Ourimbah has a peacock challenge

First it was a herd of goats running amok in Ourimbah, jumping on cars and gallivanting across town, now it’s a pride of peacocks causing divide in the local community.

Beautiful as they are, some locals want them gone.

A few successful breeding seasons have seen them grow rapidly in numbers, however, locals want to save them and are calling on authorities to take action and rehome some of them.

One of the residents said he had about 14 in his front yard at one time and reckons they’re a hazard.

“I cannot grow any veggies in my garden and they are dirty because they leave their droppings all around the place,” he said.

Another resident said that it was annoying to hear them at 4am but other Ourimbah residents who love having them around.

“I think they give Ourimbah a really magical quality, that’s part of the reason why I moved here, we’re so close with nature here and you feel like you’re back to your roots, it’s not like a big suburban area even though it is,” said another resident.

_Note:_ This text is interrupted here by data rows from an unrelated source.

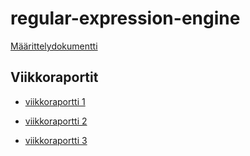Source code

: # regular-expression-engine

[Määrittelydokumentti](https://github.com/strajama/regular-expression-engine/blob/master/documentation/maarittelydokumentti.md)

## Viikkoraportit
* [viikkoraportti 1](https://github.com/strajama/regular-expression-engine/blob/master/documentation/viikkoraportit/viikkoraportti1.md)

* [viikkoraportti 2](https://github.com/strajama/regular-expression-engine/blob/master/documentation/viikkoraportit/viikkoraportti2.md)

* [viikkoraportti 3](https://github.com/strajama/regular-expression-engine/blob/master/documentation/viikkoraportit/viikkoraportti3.md)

“I love it, there’s peacocks just hanging about going ‘hey look at me’, it’s great.”

Ivan Burns has lived in Ourimbah for 30 years and in that time he’s been caring for wild animals in the area, including the peacocks.

“I’ve had training through Wildlife ARC for several years – I’ve lost count of how many hurt birds I’ve cared for, rehabilitated and released again over the years,” he said.

But many agree, they’re multiplying rapidly and the number of peacocks is becoming a problem.

Many motorists do stop to let these feathered friends cross the road, but sadly some have taken matters into their own hands.

“It’s the idiots who treat this as a rat run and could care less about the results,” Burns said.

“I personally witnessed one getting run over here only a week ago and the person drove off like they don’t care.

“I can’t fathom anyone doing that to a wild animal and leaving it, doing its death throes in the middle of the road.

“Several good breeding seasons have resulted in an abundance, they’re everywhere and they’re causing some concerns to neighbours.

“We have to manage them sensibly, that’s the critical part of it, it’s no different to anywhere else, if you had a property and you were managing a herd of cows or sheep, if you had too many, you move them.

“If you can’t support them in the environment they’re in, then you move them to another environment where they can be supported.

“Unfortunately here, it’s evolved so fast, that now it’s come to the point where people are becoming stressed about it

“It shouldn’t be; we should be able to appreciate the wildlife that’s here,” Burns said.

And Burns wanted to set the record straight: “Peacocks do not dig up vegetable gardens, turkeys do, so do something to deter the turkeys and that will fix that problem”.

Another Ourimbah resident said his issue with the peacocks was that they were an introduced species.

“When there’s an introduced species they’re obviously going to displace a native animal,” he said.

“I believe that way back when there was only a couple of them, it wasn’t a problem but now it’s becoming a big problem, so I think something needs to be done.

“I think the authorities need to step in and have a look at this situation and deal with it, perhaps rehome them.”

CCN has reached out to Central Coast Council, Local Land Services, Wires and National Parks to see what can be done to address the community’s concerns.

Calga’s Walkabout Wildlife Park has also agreed to take some of the younger males to help reduce numbers this breeding season.

A spokesperson for Local Land Services (LLS) said that generally, each landowner was responsible for managing pest animals impacting their property.

Local Land Services assists landowners manage pest animals where there is a biodiversity risk, whick includes a risk to the agriculture industry.

Pest animal species LLS assists to manage include wild dogs, feral pigs, foxes, wild rabbits, wild deer and feral goats.

They investigate reports of new incursions of certain species, such as cane toad, to prevent populations from establishing.

The Greater Sydney Pest Animal Management Plan has been developed using a risk assessment approach and addresses those pest animals deemed the highest biodiversity risk.

The plan was made with numerous stakeholders including local councils and National Parks and Wildlife Service.

“The plan does not identify the peacock as a species requiring management from a biodiversity risk perspective,” the LLS spokesperson said.

“Traffic hazards concerns are the responsibility of the local council and Police.

“It is likely that Council will have a Local Traffic Committee that addresses traffic related mater and they usually rely on traffic accident data to support decisions.

“As this matter is a non-native animal causing a nuisance on residential properties, residents can address them via a professional pest controller.

“Alternatively, concerned residents could seek assistance via a wildlife or animal rescue service,” the LLS spokesperson said.